O som da morte
Os fuzis tremiam diante dele, projetando sombras dançantes pelas paredes brancas que desciam suavemente até o piso de madeira laminado. A luz forte do laboratório os fazia suar.
Uma mosca pousou no nariz do garoto que estava sentado na cadeira elétrica e caminhou até os seus lábios sem ser incomodada, pois seu rosto permanecia imóvel sem se importar com ela. As mãos e os pés estavam presos por placas de metal, que substituíam as tiras de couro, e o apertavam a ponto de deixar a pele vermelha.
– Vai ficar tudo bem, não se preocupe... Será rápido e indolor. – Garantiu-lhe o seu pai, um químico da alta sociedade.
Os policiais invadiram a casa momentos antes, dizendo que um dos amigos poderosos do doutor ficou sabendo de suas aflições e os enviara para resolver a delicada situação. Porém ele os convenceu que a morte do filho não era necessária e que poderia curá-lo. Os policiais aceitaram a proposta somente se tivessem a garantia que, se algo desse errado, eles poderiam remediar o problema.
A luz da lua penetrava no laboratório pelas grandes janelas da mansão, fazendo os tubos de ensaio, com diversas soluções, cintilarem acima dos balcões. O químico pegou um tubo e uma seringa, puxou um pouco do líquido que repousava no recipiente, e depois bateu levemente na agulha com o dedo médio, experimentando-a antes de usa-la, espirrando um pouco da solução.
Aproximou-se do filho e sussurrou no seu ouvido.
– Não vai doer. Amanhã você será igual a todo mundo, perfeito.
O coração do garoto batia no ritmo de uma bateria de heavy metal num show lotado, o suor escorria em abundância pela face vermelha, que se assemelhava a cor dos pulsos pressionados pelo metal.
– Eu já sou perfeito! – Explodiu em um vendaval de fúria e ódio velados até aquele momento.
Os olhos do garoto se dilataram de forma violenta, como se fosse o próprio Big Ban em minúscula escala. Os músculos se alargaram de tal modo que pareciam estar sobre o efeito de milhares de esteroides que agiam simultaneamente naquele exato minuto, e pelos pretos, como a de um lobo, sobrepujaram a pele pálida do garoto.
Por fim, as inofensivas unhas humanas se transformaram em poderosas garras.

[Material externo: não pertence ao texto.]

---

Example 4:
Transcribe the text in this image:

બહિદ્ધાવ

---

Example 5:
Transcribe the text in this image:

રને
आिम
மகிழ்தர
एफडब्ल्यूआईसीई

O médico tentou aplicar-lhe a injeção, mas quando a agulha entrou em contato com a pele, ela se quebrou do mesmo jeito que um frágil pedaço de vidro se quebra ao cair no chão. Ele se livrou facilmente das placas de metal que o prendiam a cadeira, e os policiais, tomado pelos instintos animais que superavam a razão em momentos de medo e pânico, fizeram o que tinham que fazer, e atiraram no lobisomem, talvez se as armas continuassem caladas, as tragédias não teriam acontecido, entretanto elas cantaram o som da morte, e o médico, que não havia se distanciado suficientemente do alvo, sentiu o seu corpo balançar freneticamente, espirrando sangue morno. Cravado de balas, apoiado nos braços do filho, ainda conseguiu sussurrar.

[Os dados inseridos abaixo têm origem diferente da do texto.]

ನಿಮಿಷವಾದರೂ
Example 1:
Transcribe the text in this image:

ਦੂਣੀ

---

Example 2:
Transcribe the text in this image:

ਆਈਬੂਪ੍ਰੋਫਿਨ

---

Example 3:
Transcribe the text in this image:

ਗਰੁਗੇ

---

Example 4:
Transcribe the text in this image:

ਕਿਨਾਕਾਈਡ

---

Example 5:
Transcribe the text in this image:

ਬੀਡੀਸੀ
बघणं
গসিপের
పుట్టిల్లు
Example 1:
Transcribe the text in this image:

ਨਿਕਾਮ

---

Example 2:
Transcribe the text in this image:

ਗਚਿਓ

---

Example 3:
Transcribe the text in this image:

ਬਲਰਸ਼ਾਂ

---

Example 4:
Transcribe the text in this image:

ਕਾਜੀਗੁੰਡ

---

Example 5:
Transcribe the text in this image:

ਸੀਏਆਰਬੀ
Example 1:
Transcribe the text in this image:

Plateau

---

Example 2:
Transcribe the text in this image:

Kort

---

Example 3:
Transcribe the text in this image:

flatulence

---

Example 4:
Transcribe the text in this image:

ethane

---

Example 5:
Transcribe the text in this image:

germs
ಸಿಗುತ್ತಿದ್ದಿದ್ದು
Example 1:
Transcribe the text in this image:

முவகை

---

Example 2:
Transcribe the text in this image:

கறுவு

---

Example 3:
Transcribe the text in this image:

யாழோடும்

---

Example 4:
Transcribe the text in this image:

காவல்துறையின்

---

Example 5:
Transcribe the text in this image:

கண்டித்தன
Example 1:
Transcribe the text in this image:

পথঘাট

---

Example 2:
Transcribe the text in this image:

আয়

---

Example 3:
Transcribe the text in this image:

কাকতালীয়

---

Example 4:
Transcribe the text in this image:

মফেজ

– Eu só queria salvá-lo...
As balas não perfuraram a pele do lobisomem, e da criatura um uivo ecoou pela noite de lua cheia, a lágrima escorreu do canto dos olhos e caiu sobre o corpo que ele abraçava contra o seu peito com toda a força do mundo, a pessoa que ele mais amava agora partira para o Mundo dos Mortos.
Os policiais se encontravam estáticos, admirados pelo amor contido naquele ser sombrio, um erro grave que não se pode cometer quando se desafia um sentimento como este.
Colérico, o lobisomem se lançou contra os policiais, que se puseram a correr desesperados pela mansão. Porém os saltos dele podiam cobrir grandes distâncias, e como uma criança raivosa com seus brinquedos, os lançava para todos os lados e decepava as miúdas cabeças com as poderosas garras.
Quando terminou o serviço, se viu na sala de estar, entre a porta ricamente detalhada e as duas escadas que davam para o andar de cima, o piso laminado de madeira ganhara um destaque a mais com o sangue morno e os corpos destroçados dos policiais.
Justiça, vingança, chame do que quiser, mas ao menos nesta noite o animal irracional não fora ele.